### Exercise
Please give only the number of lines in the listing below that contain "down".

::: Data for this task

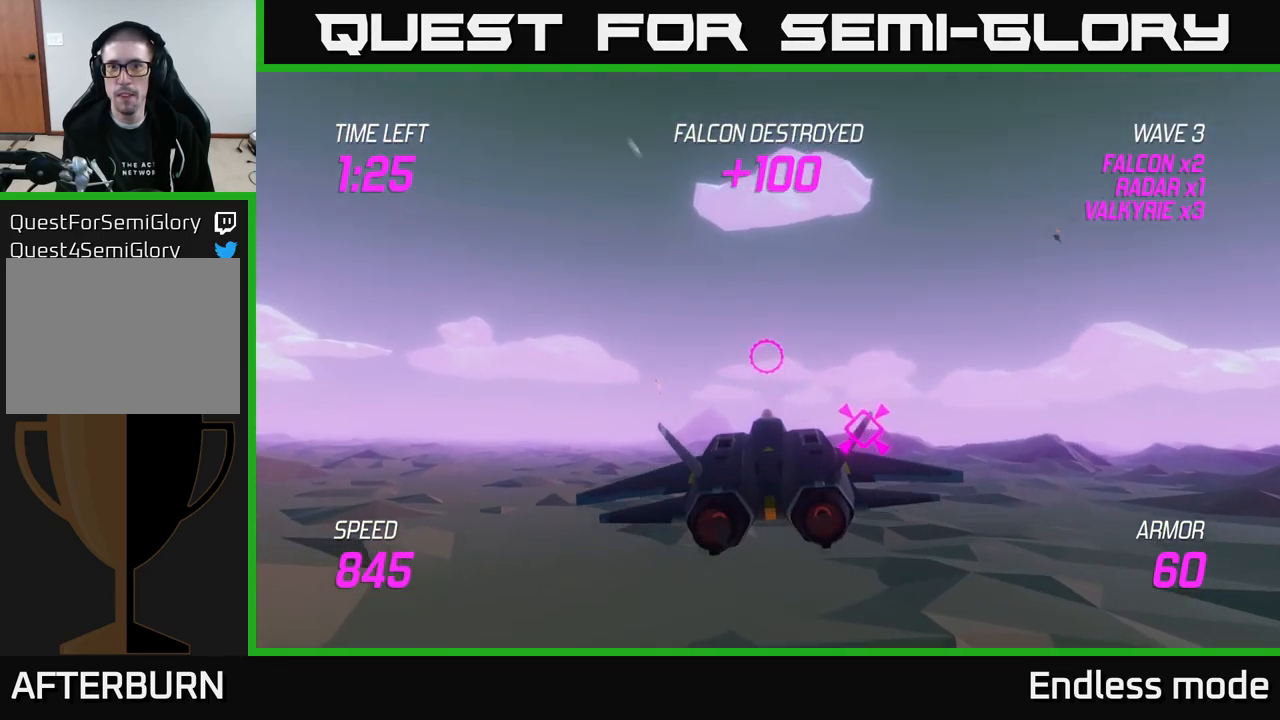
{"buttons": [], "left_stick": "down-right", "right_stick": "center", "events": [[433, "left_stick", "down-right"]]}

::::::
::: Data for this task

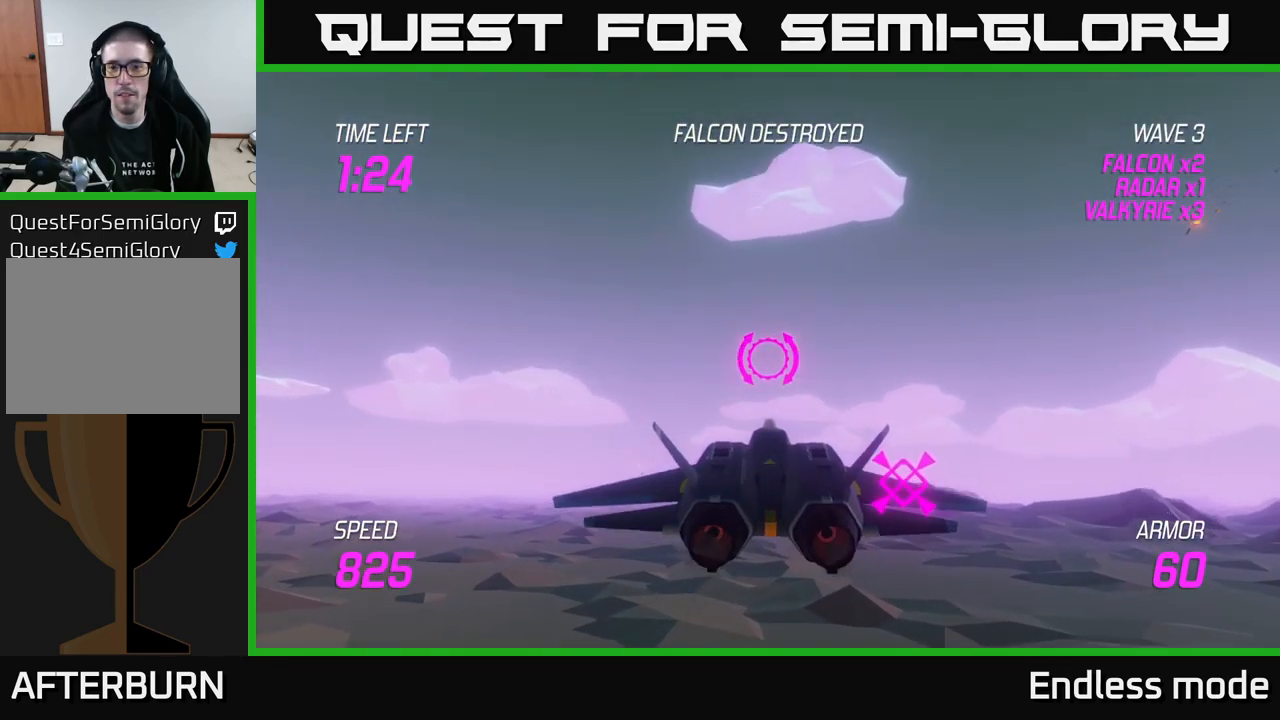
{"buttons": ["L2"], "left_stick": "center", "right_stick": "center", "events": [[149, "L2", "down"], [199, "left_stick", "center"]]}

::::::
::: Data for this task

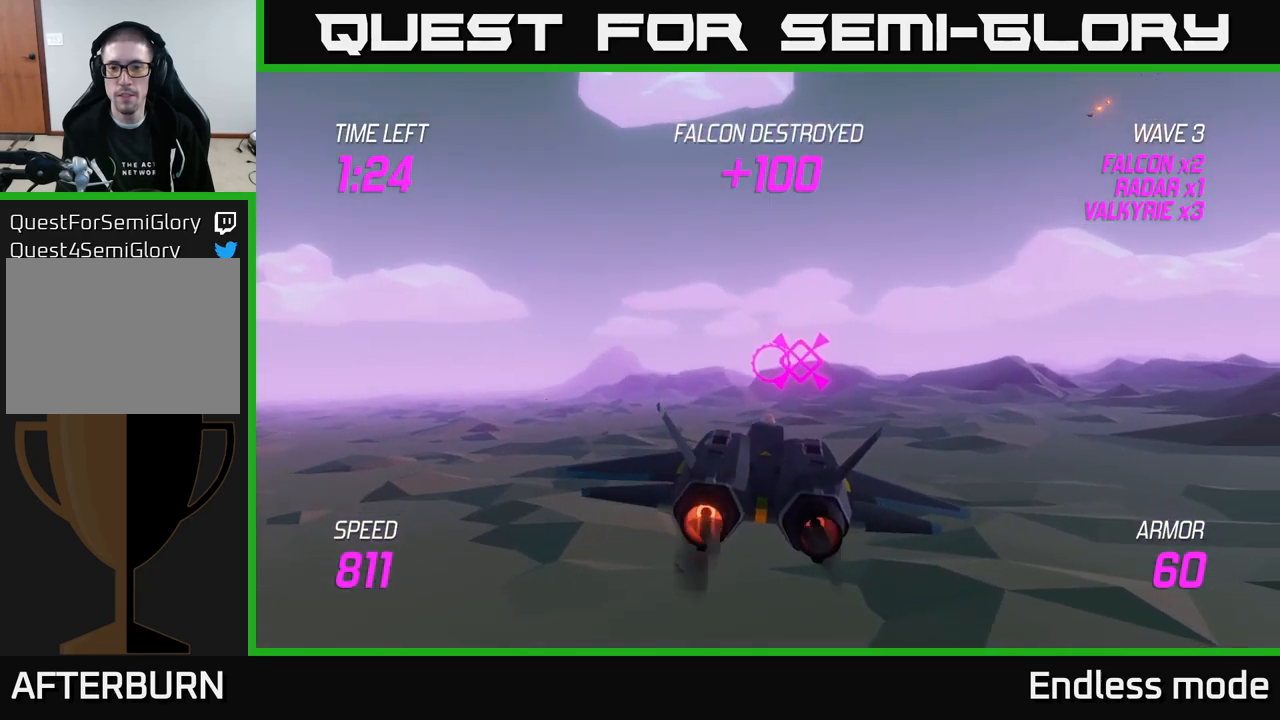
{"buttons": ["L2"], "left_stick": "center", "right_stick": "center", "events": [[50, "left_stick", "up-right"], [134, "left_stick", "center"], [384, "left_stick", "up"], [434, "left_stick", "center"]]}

::::::

### Task response
2